Holthaus has four books of poems, three chapbooks, and three collections of essays, all of them rooted in the earth. His most recent book is titled, Learning Native Wisdom: What Traditional Cultures Teach Us about Subsistence, Sustainability, and Spirituality. It was published by the University Press of Kentucky in 2008. His most recent book of poems is called Circling Back. Holthaus's poems have been published in the U.S., Egypt, and Iraq (in Arabic). His prose has been cited in "Notable Essays" in 1994 and 1998, and he was a 1990 recipient of a National Endowment for the Arts Individual Fellowship for Poetry. He was the first Director of Bilingual Education for the State of Alaska, and recently worked with the Experiment in Rural Cooperation to write From the Farm to the Table, a book on agriculture in Southeast Minnesota. He has worked for Northern Plains Sustainable Agriculture Society, and most recently worked with the Island Institute on issues of sustainability in Sitka, Alaska.

This activity is funded by the Southeastern Minnesota arts and cultural heritage fund as appropriated by the Minnesota State Legislature with money from the vote of the people of Minnesota on November 4, 2008.

"The Story of Music, Stories from Home" performance is a great prelude as we prepare for the traveling exhibit "Jounery Stories", says Jennifer Weaver, WCHS Assistant Director.

Our transportation history is more than trains, boats, buses, cars, wagons, and trucks. The development of transportation technology was largely inspired by the human drive for freedom. Curated by William Withuhn, curator of transportation for the Smithsonian's National Museum of American History, Journey Stories will examine the intersection between modes of travel and Americans' desire to feel free to move. The story is diverse and focused on immigration, migration, innovation, and freedom. It is accounts of immigrants coming in search of promise in a new country; stories of individuals and families relocating in search of fortune, their own homestead, or employment; the harrowing journeys of Africans and Native Americans forced to move; and, of course, fun and frolic on the open road.

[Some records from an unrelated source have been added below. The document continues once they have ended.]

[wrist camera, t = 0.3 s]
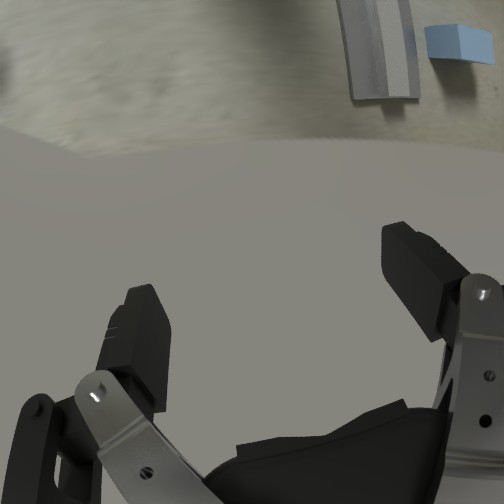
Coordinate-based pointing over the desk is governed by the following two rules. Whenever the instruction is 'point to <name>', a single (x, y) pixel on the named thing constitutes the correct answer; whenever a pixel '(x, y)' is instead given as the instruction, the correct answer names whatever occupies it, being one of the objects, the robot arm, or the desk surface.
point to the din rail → (365, 50)
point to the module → (460, 44)
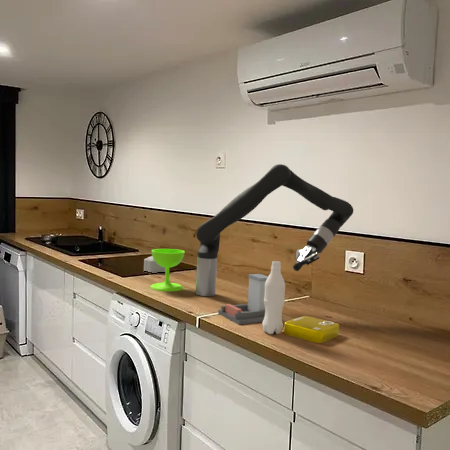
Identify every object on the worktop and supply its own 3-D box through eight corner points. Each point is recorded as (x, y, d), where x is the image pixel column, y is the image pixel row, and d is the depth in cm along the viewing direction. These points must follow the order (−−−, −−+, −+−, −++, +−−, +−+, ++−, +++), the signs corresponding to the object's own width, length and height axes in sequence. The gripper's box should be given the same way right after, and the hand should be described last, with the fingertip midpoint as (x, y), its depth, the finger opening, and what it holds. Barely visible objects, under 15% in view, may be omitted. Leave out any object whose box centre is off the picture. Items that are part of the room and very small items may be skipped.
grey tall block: (246, 309, 190) (248, 274, 189) (258, 308, 193) (260, 273, 192) (258, 314, 183) (260, 278, 182) (269, 313, 185) (272, 277, 184)
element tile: (303, 326, 178) (304, 313, 178) (340, 335, 168) (341, 322, 168) (281, 334, 166) (282, 320, 166) (319, 345, 157) (320, 330, 156)
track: (218, 313, 188) (218, 302, 188) (256, 309, 197) (257, 299, 197) (238, 324, 174) (239, 312, 174) (279, 320, 183) (279, 308, 183)
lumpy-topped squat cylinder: (141, 271, 272) (141, 256, 271) (159, 269, 281) (160, 254, 280) (152, 274, 265) (152, 258, 264) (170, 272, 274) (171, 257, 273)
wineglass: (167, 293, 220) (168, 254, 218) (143, 287, 229) (144, 250, 228) (190, 288, 232) (191, 251, 231) (166, 283, 242) (167, 247, 241)
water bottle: (266, 335, 163) (270, 263, 161) (259, 329, 169) (263, 259, 168) (285, 335, 164) (290, 263, 163) (277, 328, 171) (282, 260, 169)
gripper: (305, 231, 204) (280, 260, 199) (326, 234, 192) (300, 266, 187) (314, 243, 207) (289, 272, 202) (335, 247, 195) (310, 278, 190)
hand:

The exhibit will open to the public Saturday, October 23 and will be on display at the Winona County History Center through December 4.  Journey Stories has been made possible by the Minnesota Humanities Center. Journey Stories is part of Museum on Main Street, a collaboration between the Smithsonian Institution and the Federation of State Humanities Councils. Support for Museum on Main Street has been provided by the United States Congress.